◆ **TASK REQUIREMENTS**
Find every line in the records that holds the string "Suncrest". Copy each one.
START SUPPLIED RECORDS
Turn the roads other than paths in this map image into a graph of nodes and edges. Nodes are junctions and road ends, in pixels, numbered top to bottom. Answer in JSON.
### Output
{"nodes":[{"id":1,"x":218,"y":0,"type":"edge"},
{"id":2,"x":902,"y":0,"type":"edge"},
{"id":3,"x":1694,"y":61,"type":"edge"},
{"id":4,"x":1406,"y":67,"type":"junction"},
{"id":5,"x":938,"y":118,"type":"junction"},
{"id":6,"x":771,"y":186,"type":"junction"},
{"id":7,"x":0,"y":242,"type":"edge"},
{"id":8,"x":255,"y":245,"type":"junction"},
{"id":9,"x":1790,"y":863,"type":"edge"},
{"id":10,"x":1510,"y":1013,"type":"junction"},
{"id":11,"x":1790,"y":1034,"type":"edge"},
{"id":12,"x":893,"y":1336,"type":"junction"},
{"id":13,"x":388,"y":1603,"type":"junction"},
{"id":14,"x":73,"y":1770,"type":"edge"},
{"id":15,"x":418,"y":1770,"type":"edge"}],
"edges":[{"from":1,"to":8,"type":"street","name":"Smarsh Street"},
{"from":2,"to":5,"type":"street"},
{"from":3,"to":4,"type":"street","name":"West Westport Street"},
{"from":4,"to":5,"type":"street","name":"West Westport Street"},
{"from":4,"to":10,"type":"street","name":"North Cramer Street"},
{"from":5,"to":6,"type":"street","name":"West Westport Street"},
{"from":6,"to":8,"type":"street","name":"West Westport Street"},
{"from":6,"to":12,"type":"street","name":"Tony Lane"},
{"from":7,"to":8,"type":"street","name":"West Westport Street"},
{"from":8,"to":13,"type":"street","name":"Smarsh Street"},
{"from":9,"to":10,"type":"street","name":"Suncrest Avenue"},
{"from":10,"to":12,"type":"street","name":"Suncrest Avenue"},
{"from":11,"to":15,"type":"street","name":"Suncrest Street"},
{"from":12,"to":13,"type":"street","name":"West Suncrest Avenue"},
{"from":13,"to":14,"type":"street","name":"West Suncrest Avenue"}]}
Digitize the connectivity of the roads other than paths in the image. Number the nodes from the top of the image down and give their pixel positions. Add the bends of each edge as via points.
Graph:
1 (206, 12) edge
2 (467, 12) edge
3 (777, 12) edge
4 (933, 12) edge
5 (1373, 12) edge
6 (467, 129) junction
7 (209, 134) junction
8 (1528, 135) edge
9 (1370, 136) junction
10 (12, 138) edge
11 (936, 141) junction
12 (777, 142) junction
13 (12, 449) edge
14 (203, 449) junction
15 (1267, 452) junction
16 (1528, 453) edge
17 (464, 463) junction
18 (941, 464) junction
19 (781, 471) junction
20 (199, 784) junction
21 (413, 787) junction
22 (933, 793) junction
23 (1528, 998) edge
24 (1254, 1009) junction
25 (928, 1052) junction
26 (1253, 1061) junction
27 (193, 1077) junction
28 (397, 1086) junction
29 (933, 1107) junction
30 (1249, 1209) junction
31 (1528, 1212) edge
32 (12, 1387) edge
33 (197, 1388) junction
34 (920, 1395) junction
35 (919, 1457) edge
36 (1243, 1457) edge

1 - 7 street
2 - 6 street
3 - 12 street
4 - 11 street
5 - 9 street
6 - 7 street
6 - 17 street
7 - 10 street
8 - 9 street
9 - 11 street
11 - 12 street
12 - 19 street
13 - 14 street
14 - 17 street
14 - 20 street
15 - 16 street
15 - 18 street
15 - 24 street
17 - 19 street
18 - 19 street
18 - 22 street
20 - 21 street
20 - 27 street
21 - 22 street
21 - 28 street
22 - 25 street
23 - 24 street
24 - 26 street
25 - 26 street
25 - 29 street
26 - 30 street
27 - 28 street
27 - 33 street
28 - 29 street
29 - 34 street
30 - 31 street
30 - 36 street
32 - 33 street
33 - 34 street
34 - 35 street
END SUPPLIED RECORDS
◆ **RESULT OF THIS TASK**
{"from":9,"to":10,"type":"street","name":"Suncrest Avenue"},
{"from":10,"to":12,"type":"street","name":"Suncrest Avenue"},
{"from":11,"to":15,"type":"street","name":"Suncrest Street"},
{"from":12,"to":13,"type":"street","name":"West Suncrest Avenue"},
{"from":13,"to":14,"type":"street","name":"West Suncrest Avenue"}]}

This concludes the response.